Maybe the tech industry thinks it’s bringing the winds of change.
After all, when Uber announced its Saudi investment in 2016, women weren’t allowed to drive.
“Of course we think women should be allowed to drive,” Uber’s Jill Hazelbaker told the New York Times at the time. “In the absence of that, we have been able to provide extraordinary mobility that didn’t exist before — and we’re incredibly proud of that.”
And two years later, change did happen when the ban on women driving was officially lifted.
Did Uber’s presence in Saudi Arabia cause the change? It’s impossible to say with certainty, but I’d wager not.
Much more likely is that Prince Mohammed, looking for a way to burnish his credentials as a “reformer” when he rose to power in 2017, saw the controversial driving ban as an easy and expedient thing to jettison in exchange for goodwill.

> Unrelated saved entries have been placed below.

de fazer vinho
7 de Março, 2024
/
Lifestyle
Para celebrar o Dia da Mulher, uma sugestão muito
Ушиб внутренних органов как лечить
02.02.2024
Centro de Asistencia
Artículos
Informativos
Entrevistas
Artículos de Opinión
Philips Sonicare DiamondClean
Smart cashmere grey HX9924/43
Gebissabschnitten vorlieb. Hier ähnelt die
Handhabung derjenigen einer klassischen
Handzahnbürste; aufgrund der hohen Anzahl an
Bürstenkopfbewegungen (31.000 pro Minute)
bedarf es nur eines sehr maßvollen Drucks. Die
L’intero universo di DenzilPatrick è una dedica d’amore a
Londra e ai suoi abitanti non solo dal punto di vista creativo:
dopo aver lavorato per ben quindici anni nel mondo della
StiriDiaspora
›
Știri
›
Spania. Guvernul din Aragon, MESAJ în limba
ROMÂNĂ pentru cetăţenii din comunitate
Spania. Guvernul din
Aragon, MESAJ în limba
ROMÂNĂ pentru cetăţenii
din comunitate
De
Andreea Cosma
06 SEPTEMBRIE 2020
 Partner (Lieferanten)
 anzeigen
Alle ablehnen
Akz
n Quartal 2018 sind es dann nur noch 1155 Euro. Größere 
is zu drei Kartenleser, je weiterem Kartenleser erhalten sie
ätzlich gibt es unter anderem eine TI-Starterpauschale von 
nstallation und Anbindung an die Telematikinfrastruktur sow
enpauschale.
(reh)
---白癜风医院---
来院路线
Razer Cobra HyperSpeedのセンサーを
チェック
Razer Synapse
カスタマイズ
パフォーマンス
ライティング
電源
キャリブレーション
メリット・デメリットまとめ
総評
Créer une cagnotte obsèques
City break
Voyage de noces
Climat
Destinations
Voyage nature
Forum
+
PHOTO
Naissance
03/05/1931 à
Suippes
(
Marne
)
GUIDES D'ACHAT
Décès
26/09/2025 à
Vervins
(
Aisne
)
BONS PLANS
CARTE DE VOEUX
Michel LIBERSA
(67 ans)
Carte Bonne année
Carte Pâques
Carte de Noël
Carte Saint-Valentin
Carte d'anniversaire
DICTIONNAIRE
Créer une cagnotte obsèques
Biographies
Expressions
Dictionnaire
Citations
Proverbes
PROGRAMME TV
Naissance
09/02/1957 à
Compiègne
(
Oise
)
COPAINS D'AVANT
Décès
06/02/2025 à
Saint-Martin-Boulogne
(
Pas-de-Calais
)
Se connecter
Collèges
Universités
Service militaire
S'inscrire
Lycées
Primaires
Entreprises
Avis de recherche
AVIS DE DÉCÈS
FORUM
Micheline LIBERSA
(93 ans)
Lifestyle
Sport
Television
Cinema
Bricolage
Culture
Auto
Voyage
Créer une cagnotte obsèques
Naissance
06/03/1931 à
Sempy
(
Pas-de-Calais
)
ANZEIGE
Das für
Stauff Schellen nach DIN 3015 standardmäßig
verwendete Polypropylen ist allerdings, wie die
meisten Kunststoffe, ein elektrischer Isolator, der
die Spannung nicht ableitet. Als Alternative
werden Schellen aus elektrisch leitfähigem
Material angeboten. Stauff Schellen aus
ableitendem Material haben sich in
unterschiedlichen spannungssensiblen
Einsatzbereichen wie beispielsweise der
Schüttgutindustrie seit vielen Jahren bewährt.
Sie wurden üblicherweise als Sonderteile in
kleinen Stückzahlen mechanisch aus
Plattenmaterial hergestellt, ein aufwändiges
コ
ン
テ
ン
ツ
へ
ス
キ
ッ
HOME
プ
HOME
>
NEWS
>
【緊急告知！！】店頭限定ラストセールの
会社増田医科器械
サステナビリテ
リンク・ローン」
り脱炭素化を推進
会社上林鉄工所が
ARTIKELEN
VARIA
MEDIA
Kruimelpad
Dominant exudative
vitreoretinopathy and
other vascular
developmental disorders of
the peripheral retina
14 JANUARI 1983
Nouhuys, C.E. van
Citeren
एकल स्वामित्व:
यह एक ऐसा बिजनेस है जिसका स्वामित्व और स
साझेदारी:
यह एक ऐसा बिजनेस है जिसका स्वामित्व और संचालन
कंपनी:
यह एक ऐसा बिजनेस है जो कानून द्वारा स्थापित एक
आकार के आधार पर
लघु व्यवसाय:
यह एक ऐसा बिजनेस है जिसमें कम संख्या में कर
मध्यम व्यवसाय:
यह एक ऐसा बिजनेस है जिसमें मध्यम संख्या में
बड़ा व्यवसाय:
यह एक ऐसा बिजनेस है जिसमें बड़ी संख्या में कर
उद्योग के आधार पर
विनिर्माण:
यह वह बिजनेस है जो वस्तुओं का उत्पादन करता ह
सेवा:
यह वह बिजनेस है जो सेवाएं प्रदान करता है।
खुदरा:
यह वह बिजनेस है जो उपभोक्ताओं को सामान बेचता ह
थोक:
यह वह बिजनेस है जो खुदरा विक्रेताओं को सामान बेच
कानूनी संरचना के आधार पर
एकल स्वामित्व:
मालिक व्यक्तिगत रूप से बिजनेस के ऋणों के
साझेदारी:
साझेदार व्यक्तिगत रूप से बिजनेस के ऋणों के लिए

The notion of working from the inside to bring about change has a long and not-so-great track record in tech. Think back to Google contorting itself into a pretzel to justify its introduction, and then withdrawal, of a search engine in China. When outrage recently erupted over Google’s secret plans to make a new censored search app for China, the company didn’t even try to justify itself with a “change from within” argument.
Tech businesses don’t really want a revolution
You may ask, at this point, why more companies don’t take a stand and turn down Saudi cash.
The sad reality is that companies are more interested in preserving the status quo that their businesses are built on than in bringing about change; even the “disruptive” tech companies.
That’s especially true today, as tech companies are under siege from all sides, blamed for disrupting our privacy, our elections and our children’s attention spans.
Thinking differently is great marketing copy when it sells gadgets. But there’s little upside in leading a revolution if it scares away customers.
Look no further than Google’s app store. Thanks to an app called Absher, Saudi men can direct where women travel, and receive alerts when women use a passport to leave Saudi Arabia. After Insider’s Bill Bostock investigation into this wife-tracking app, US lawmakers demanded that Google remove Absher from its app store.
Google refused to pull the app. It argued that the app does not violate its terms of service.
Right now, the tech industry’s terms of service are clear. Whether it’s about policies, products or investors, the golden rule is stability.